Goal - Word for word, give the material below again, minus any images.
**** Records provided
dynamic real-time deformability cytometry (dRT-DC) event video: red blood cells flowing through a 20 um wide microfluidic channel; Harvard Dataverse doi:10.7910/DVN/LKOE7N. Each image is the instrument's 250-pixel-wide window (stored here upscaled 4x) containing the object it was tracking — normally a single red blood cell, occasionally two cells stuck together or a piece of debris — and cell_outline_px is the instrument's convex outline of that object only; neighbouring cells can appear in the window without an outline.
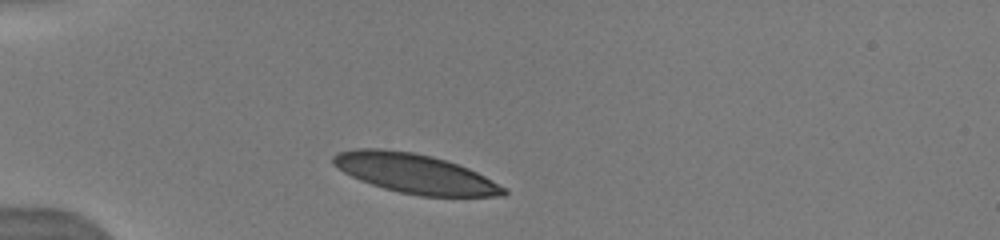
{"species": "human", "species_latin": "Homo sapiens", "temperature_condition": "warm", "stored_images_in_passage": 1, "camera_frame_rate_fps": 3000, "um_per_image_px": 0.085, "donor": {"sex": "male"}, "frame": {"image": 1, "passage_image": 1, "time_ms": 0.0, "image_size_px": [1000, 240], "cell_outline_px": [[508, 192], [504, 196], [420, 196], [400, 192], [384, 188], [360, 180], [344, 172], [332, 164], [332, 156], [336, 152], [352, 148], [380, 148], [412, 152], [432, 156], [468, 168], [484, 176], [504, 188]], "centroid_in_image_um": [35.2, 14.73], "position_along_channel_um": 49.8, "area_um2": 38.9}}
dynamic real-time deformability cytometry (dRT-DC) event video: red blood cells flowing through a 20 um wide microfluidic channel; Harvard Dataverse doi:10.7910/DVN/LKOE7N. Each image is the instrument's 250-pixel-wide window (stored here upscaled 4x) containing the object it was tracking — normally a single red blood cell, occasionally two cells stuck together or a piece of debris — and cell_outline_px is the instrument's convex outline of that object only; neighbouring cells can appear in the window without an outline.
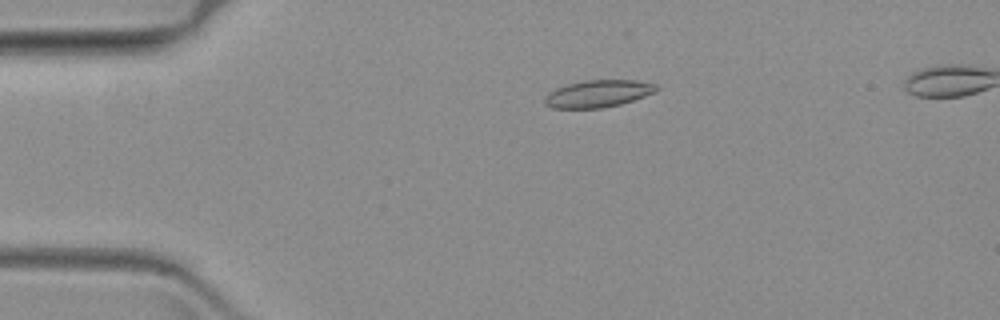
{"species": "common noctule bat (a hibernating species)", "species_latin": "Nyctalus noctula", "temperature_condition": "warm", "stored_images_in_passage": 62, "camera_frame_rate_fps": 3000, "um_per_image_px": 0.085, "animal": {"sex": "female", "body_mass_g": 19.3, "forearm_length_mm": 54.1}, "frame": {"image": 1, "passage_image": 14, "time_ms": 4.333, "image_size_px": [1000, 320], "cell_outline_px": [[660, 88], [656, 92], [620, 104], [600, 108], [552, 108], [544, 104], [544, 96], [548, 92], [556, 88], [568, 84], [584, 80], [636, 80], [656, 84]], "centroid_in_image_um": [50.82, 7.95], "position_along_channel_um": 34.2, "area_um2": 17.74}}
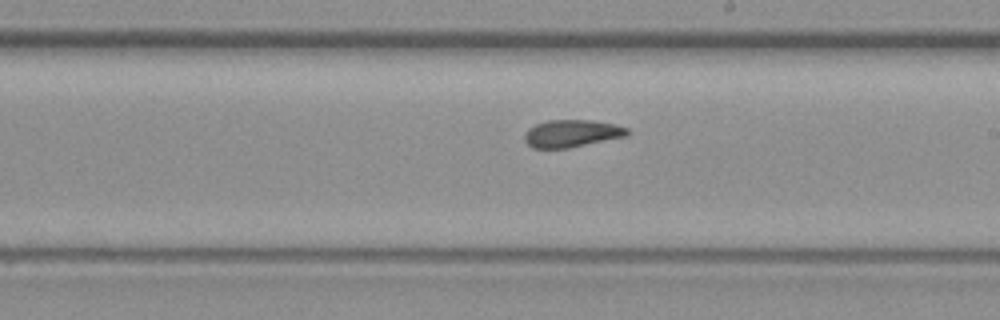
{"frame": {"image": 2, "passage_image": 37, "time_ms": 12.0, "image_size_px": [1000, 320], "cell_outline_px": [[628, 132], [624, 136], [568, 148], [532, 148], [524, 140], [524, 136], [528, 128], [536, 124], [548, 120], [592, 120], [612, 124], [628, 128]], "centroid_in_image_um": [48.54, 11.34], "position_along_channel_um": 240.5, "area_um2": 16.13}}
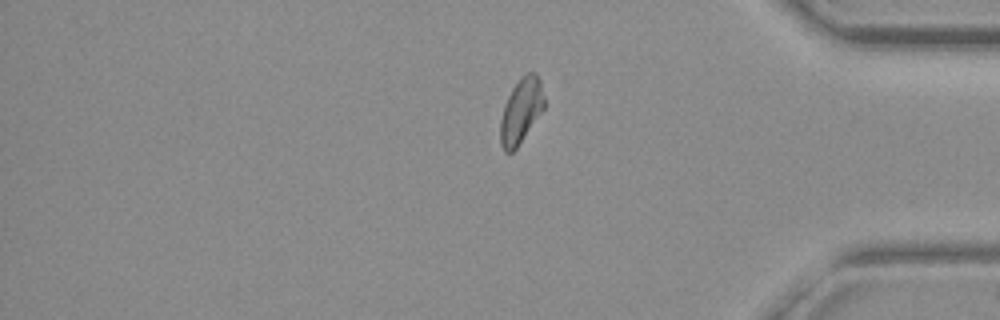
{"frame": {"image": 3, "passage_image": 53, "time_ms": 17.333, "image_size_px": [1000, 320], "cell_outline_px": [[544, 108], [516, 148], [512, 152], [504, 152], [500, 144], [500, 120], [504, 104], [512, 88], [520, 76], [528, 72], [536, 72], [540, 80], [544, 96]], "centroid_in_image_um": [44.27, 9.39], "position_along_channel_um": 390.9, "area_um2": 16.59}}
********
Answer to this exercise -
dynamic real-time deformability cytometry (dRT-DC) event video: red blood cells flowing through a 20 um wide microfluidic channel; Harvard Dataverse doi:10.7910/DVN/LKOE7N. Each image is the instrument's 250-pixel-wide window (stored here upscaled 4x) containing the object it was tracking — normally a single red blood cell, occasionally two cells stuck together or a piece of debris — and cell_outline_px is the instrument's convex outline of that object only; neighbouring cells can appear in the window without an outline.
{"species": "human", "species_latin": "Homo sapiens", "temperature_condition": "warm", "stored_images_in_passage": 1, "camera_frame_rate_fps": 3000, "um_per_image_px": 0.085, "donor": {"sex": "male"}, "frame": {"image": 1, "passage_image": 1, "time_ms": 0.0, "image_size_px": [1000, 240], "cell_outline_px": [[508, 192], [504, 196], [420, 196], [400, 192], [384, 188], [360, 180], [344, 172], [332, 164], [332, 156], [336, 152], [352, 148], [380, 148], [412, 152], [432, 156], [468, 168], [484, 176], [504, 188]], "centroid_in_image_um": [35.2, 14.73], "position_along_channel_um": 49.8, "area_um2": 38.9}}
dynamic real-time deformability cytometry (dRT-DC) event video: red blood cells flowing through a 20 um wide microfluidic channel; Harvard Dataverse doi:10.7910/DVN/LKOE7N. Each image is the instrument's 250-pixel-wide window (stored here upscaled 4x) containing the object it was tracking — normally a single red blood cell, occasionally two cells stuck together or a piece of debris — and cell_outline_px is the instrument's convex outline of that object only; neighbouring cells can appear in the window without an outline.
{"species": "common noctule bat (a hibernating species)", "species_latin": "Nyctalus noctula", "temperature_condition": "warm", "stored_images_in_passage": 62, "camera_frame_rate_fps": 3000, "um_per_image_px": 0.085, "animal": {"sex": "female", "body_mass_g": 19.3, "forearm_length_mm": 54.1}, "frame": {"image": 1, "passage_image": 14, "time_ms": 4.333, "image_size_px": [1000, 320], "cell_outline_px": [[660, 88], [656, 92], [620, 104], [600, 108], [552, 108], [544, 104], [544, 96], [548, 92], [556, 88], [568, 84], [584, 80], [636, 80], [656, 84]], "centroid_in_image_um": [50.82, 7.95], "position_along_channel_um": 34.2, "area_um2": 17.74}}
{"frame": {"image": 2, "passage_image": 37, "time_ms": 12.0, "image_size_px": [1000, 320], "cell_outline_px": [[628, 132], [624, 136], [568, 148], [532, 148], [524, 140], [524, 136], [528, 128], [536, 124], [548, 120], [592, 120], [612, 124], [628, 128]], "centroid_in_image_um": [48.54, 11.34], "position_along_channel_um": 240.5, "area_um2": 16.13}}
{"frame": {"image": 3, "passage_image": 53, "time_ms": 17.333, "image_size_px": [1000, 320], "cell_outline_px": [[544, 108], [516, 148], [512, 152], [504, 152], [500, 144], [500, 120], [504, 104], [512, 88], [520, 76], [528, 72], [536, 72], [540, 80], [544, 96]], "centroid_in_image_um": [44.27, 9.39], "position_along_channel_um": 390.9, "area_um2": 16.59}}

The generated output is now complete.